● **Brief**
Every line containing the string "Froud" should be returned from the records.

Segment Start: The input

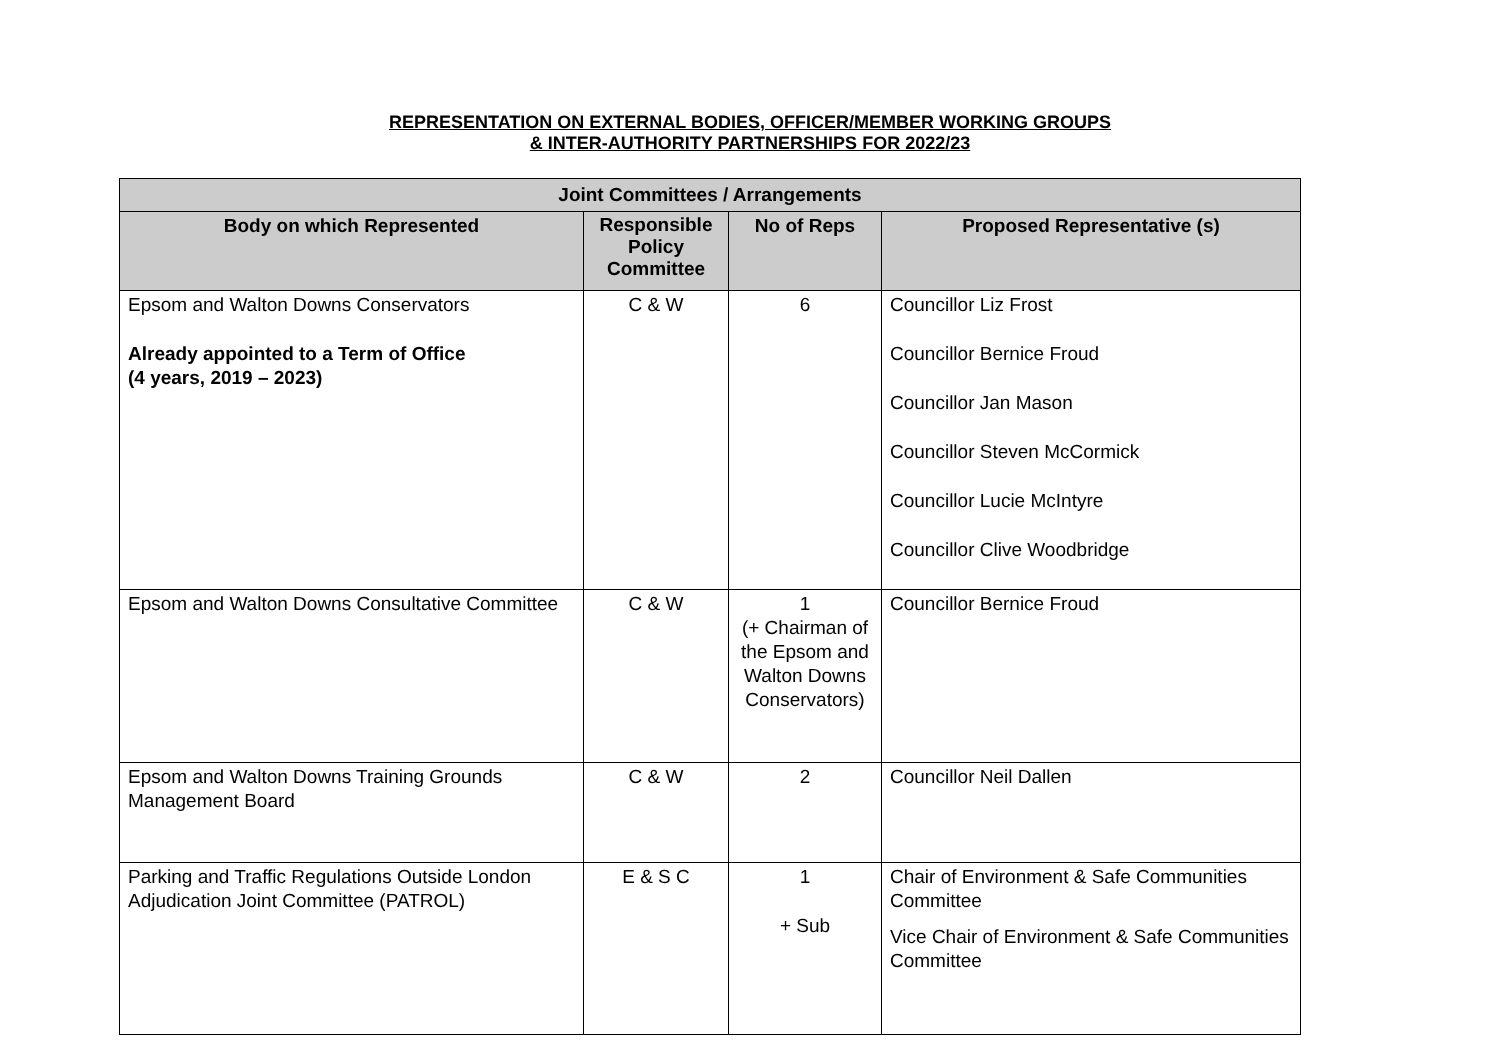REPRESENTATION ON EXTERNAL BODIES, OFFICER/MEMBER WORKING GROUPS
& INTER-AUTHORITY PARTNERSHIPS FOR 2022/23
| Joint Committees / Arrangements | | | |
| --- | --- | --- | --- |
| Body on which Represented | Responsible Policy Committee | No of Reps | Proposed Representative (s) |
| Epsom and Walton Downs Conservators Already appointed to a Term of Office (4 years, 2019 – 2023) | C & W | 6 | Councillor Liz Frost Councillor Bernice Froud Councillor Jan Mason Councillor Steven McCormick Councillor Lucie McIntyre Councillor Clive Woodbridge |
| Epsom and Walton Downs Consultative Committee | C & W | 1 (+ Chairman of the Epsom and Walton Downs Conservators) | Councillor Bernice Froud |
| Epsom and Walton Downs Training Grounds Management Board | C & W | 2 | Councillor Neil Dallen |
| Parking and Traffic Regulations Outside London Adjudication Joint Committee (PATROL) | E & S C | 1 + Sub | Chair of Environment & Safe Communities Committee Vice Chair of Environment & Safe Communities Committee |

Segment End: The input

● **Reply to the task**
| Epsom and Walton Downs Conservators Already appointed to a Term of Office (4 years, 2019 – 2023) | C & W | 6 | Councillor Liz Frost Councillor Bernice Froud Councillor Jan Mason Councillor Steven McCormick Councillor Lucie McIntyre Councillor Clive Woodbridge |
| Epsom and Walton Downs Consultative Committee | C & W | 1 (+ Chairman of the Epsom and Walton Downs Conservators) | Councillor Bernice Froud |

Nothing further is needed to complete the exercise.